Le cadre émergent peut également jouer un rôle essentiel dans le changement des pratiques actuelles. L’approche canadienne populaire des initiatives de rétablissement menées par le gouvernement est la « gestion des menaces prioritaires ». L’étude intitulée « Prioritizing Recovery Funding to Maximize Conservation of Endangered Species », qui porte sur une région du sud de la Saskatchewan, se fonde sur un modèle pour évaluer les possibilités de rétablissement des espèces en péril en fonction, entre autres, de la rentabilité perçue des mesures de rétablissement. Comme le note le rapport, « on peut maximiser la portée des ressources limitées pour protéger les espèces menacées en donnant la priorité aux investissements dans des stratégies de gestion qui permettent de rétablir le plus grand nombre d’espèces au moindre coût. »
…la Fondation David Suzuki s’inquiète de voir la rentabilité devenir le filtre dominant de ces cadres, car cela pourrait conduire à l’exclusion d’approches de conservation indispensables et entraîner l’abandon de certaines espèces…
Cette approche peut sembler raisonnable, mais la Fondation David Suzuki s’inquiète de voir la rentabilité devenir le filtre dominant de ces cadres, car cela pourrait conduire à l’exclusion d’approches de conservation indispensables et entraîner l’abandon de certaines espèces. Par exemple, le rapport de la Saskatchewan note que la restauration de l’habitat était l’une des « stratégies individuelles les moins rentables » dans son domaine d’étude.
La restauration de l’habitat peut être une entreprise coûteuse. Pourtant, dans de nombreux cas, sinon la plupart, de menace à la survie d’espèces au Canada, les principaux moteurs ont été les activités industrielles et de développement qui, tout en fragmentant et en dégradant l’habitat, ont généré des gains économiques importants. Ces secteurs ont donc la responsabilité d’en assumer les coûts.

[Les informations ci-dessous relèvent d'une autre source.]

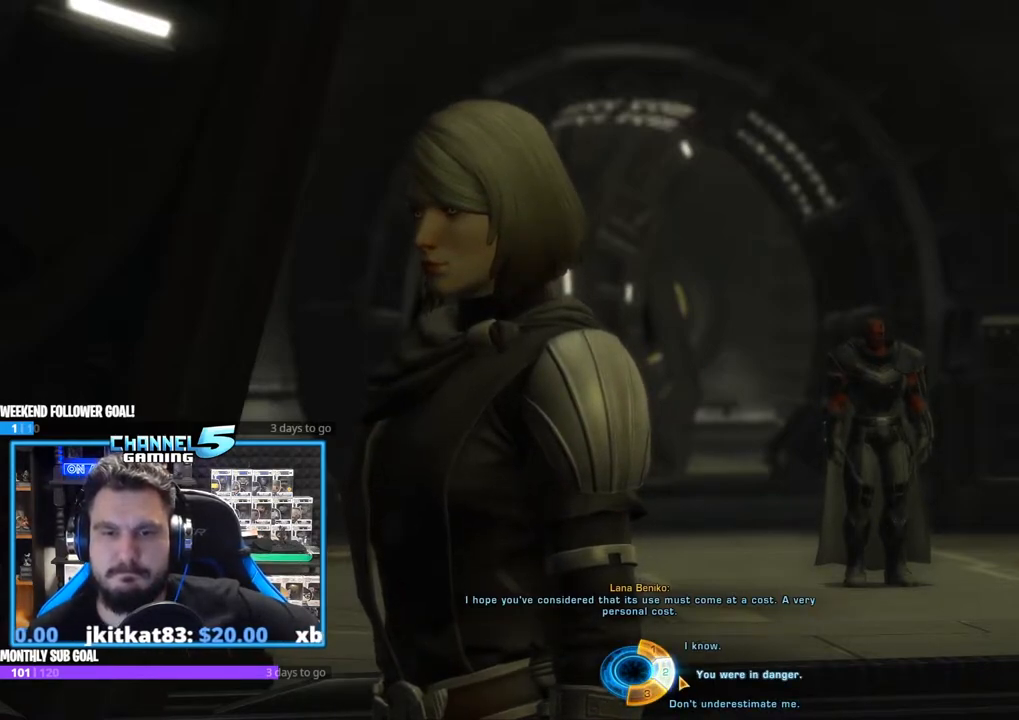
Gameplay with keyboard and mouse; each line is a JSON object with the keys and mouse buttons held at the frame after it. "events" lists presses ("down") and releases ("up") of "1", "2", "3", "4", "5", "a", "alt", "b", "c", "ctrl", "d", "e", "f", "g", "q", "r", "s", "shift", "space", "t", "tab", "tilde", "v", "w", "x", "z", "mouse_left", "mouse_wheel", "mouse_right", "mouse_mb4" and "mouse_mb5" between this image and that frame as [ms after this image, input, new state], when the widget could be followed in between. "mouse_left", "mouse_wheel", "mouse_right", "mouse_mb4", "mouse_mb5" = the "left", "wheel", "right", "mb4", "mb5" buttons of the "mouse" list. No other keys are recorded. "wheel" means that the mouse wheel is clicked or scrolled. Mouse movement is not recorded.
{"keys": [], "mouse": [], "events": [[400, "mouse_left", "down"], [483, "mouse_left", "up"]]}
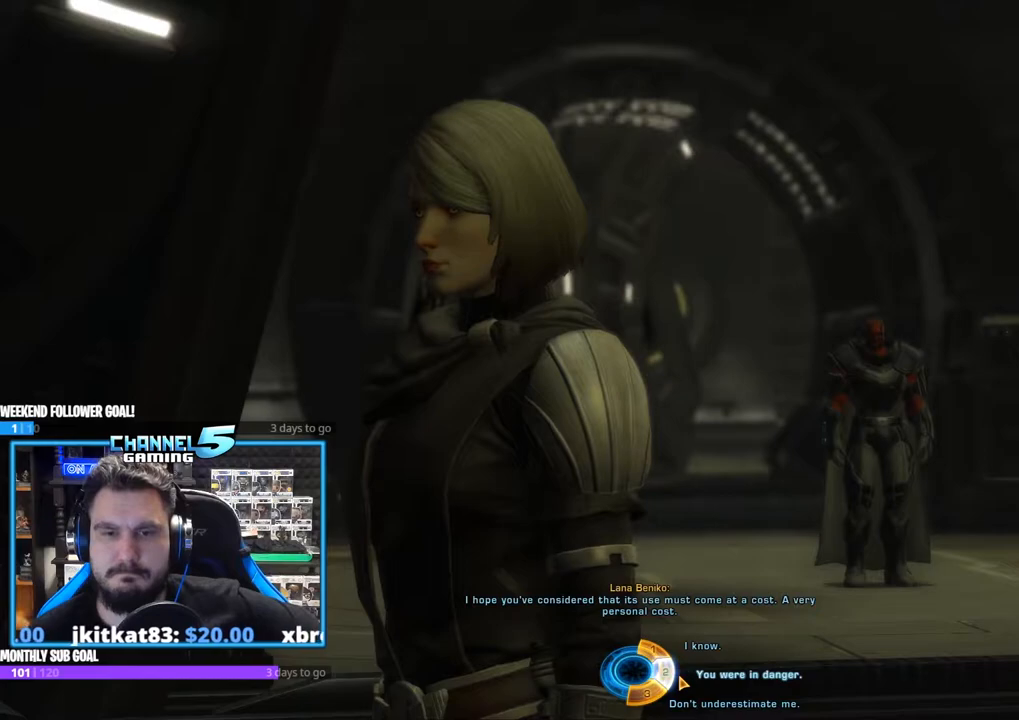
{"keys": [], "mouse": [], "events": []}
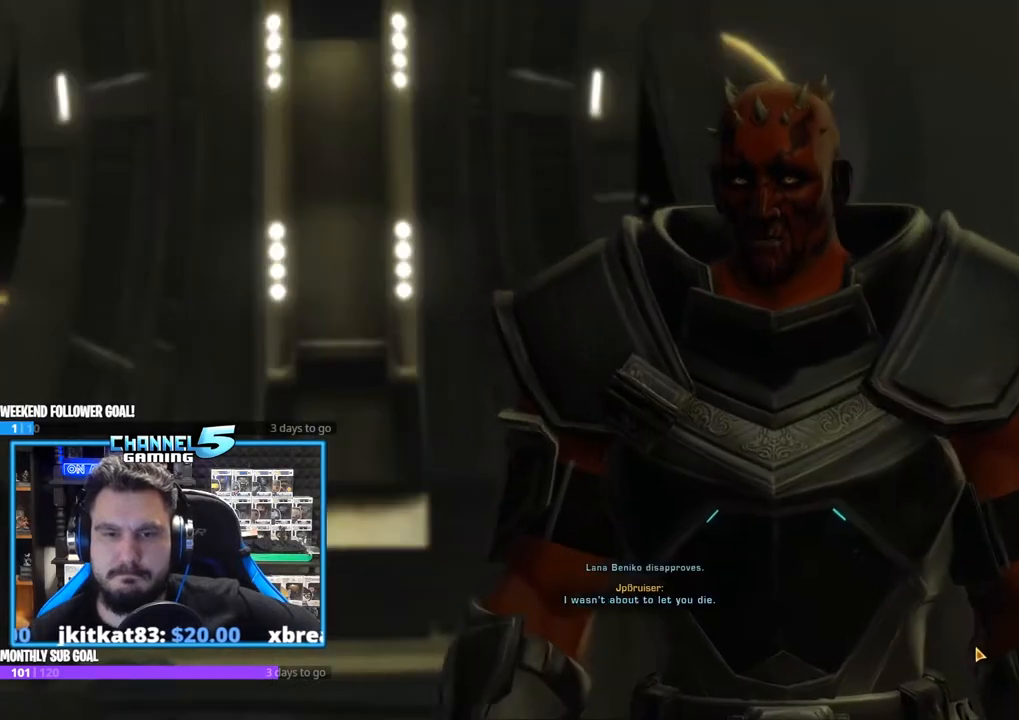
{"keys": [], "mouse": [], "events": []}
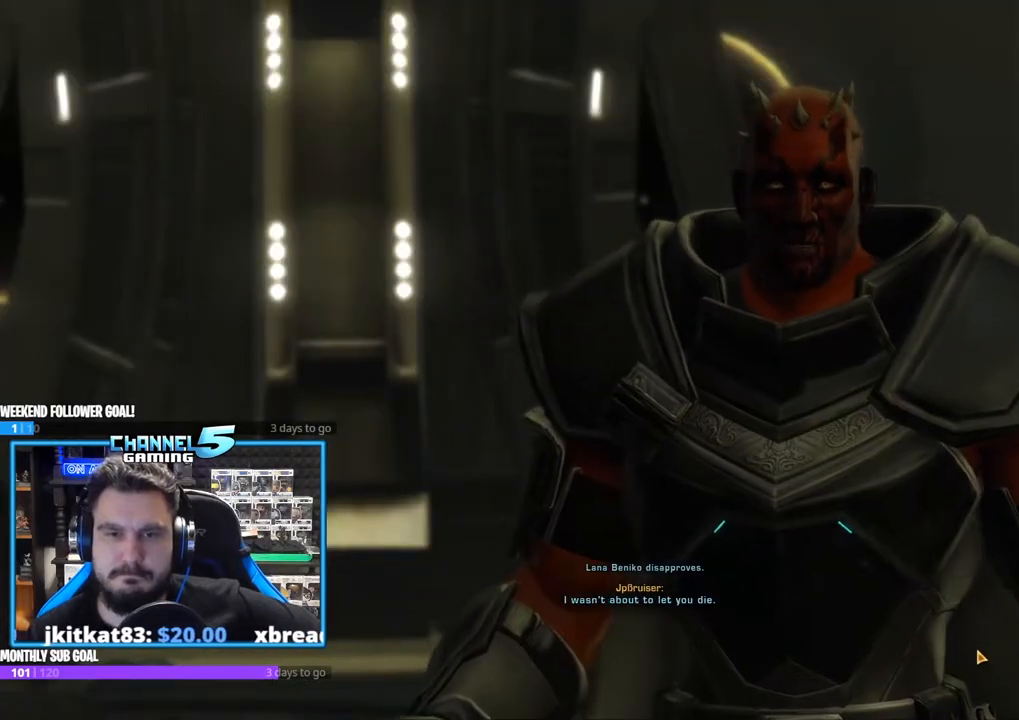
{"keys": [], "mouse": [], "events": []}
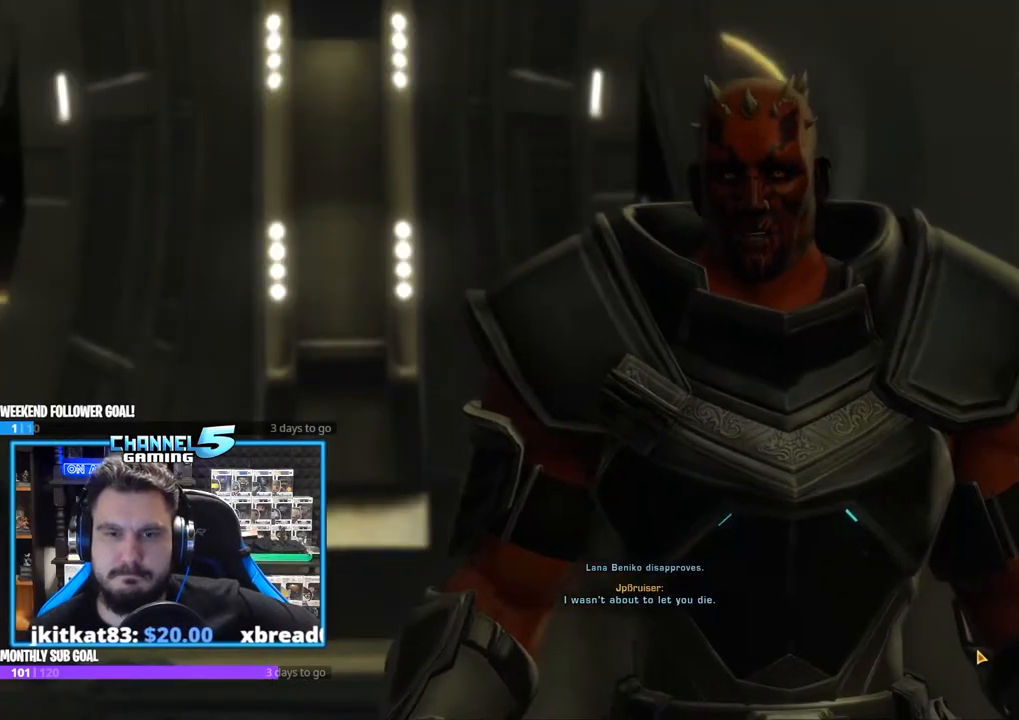
{"keys": [], "mouse": [], "events": []}
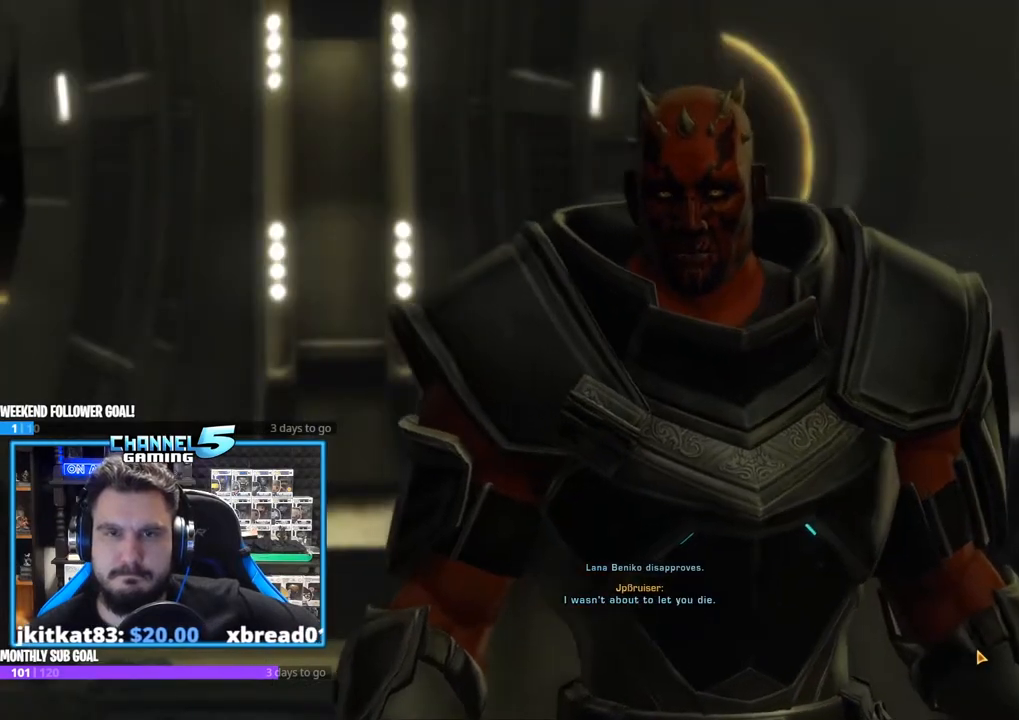
{"keys": [], "mouse": [], "events": []}
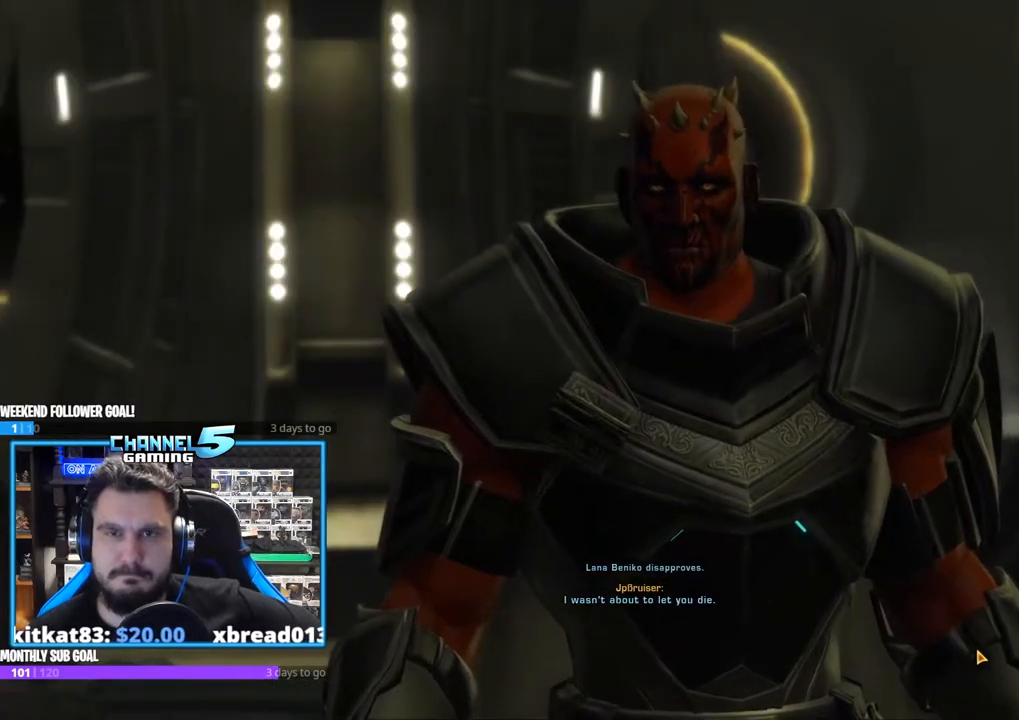
{"keys": [], "mouse": [], "events": []}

Le rétablissement des espèces en péril est un processus difficile. La première étape consiste à désamorcer les principales menaces. À partir de là, nous pouvons être plus optimistes pour la suite des choses, en nous fondant sur la conviction que l’humain a la capacité de faire preuve de l’imagination et de l’engagement nécessaires pour réparer ce qu’il a endommagé.
Comme l’écrivent les auteurs de l’article du Journal of Conservation Biology sur lequel repose la liste verte, « le développement et la mise en œuvre de ce système donneront à la liste rouge des espèces menacées de l’UICN une vision positive de la conservation, encourageant l’optimisme. »
« Optimisme » n’est pas un mot que l’on trouve tous les jours dans les articles de revues scientifiques sur les espèces vulnérables. Pourvu que cela continue.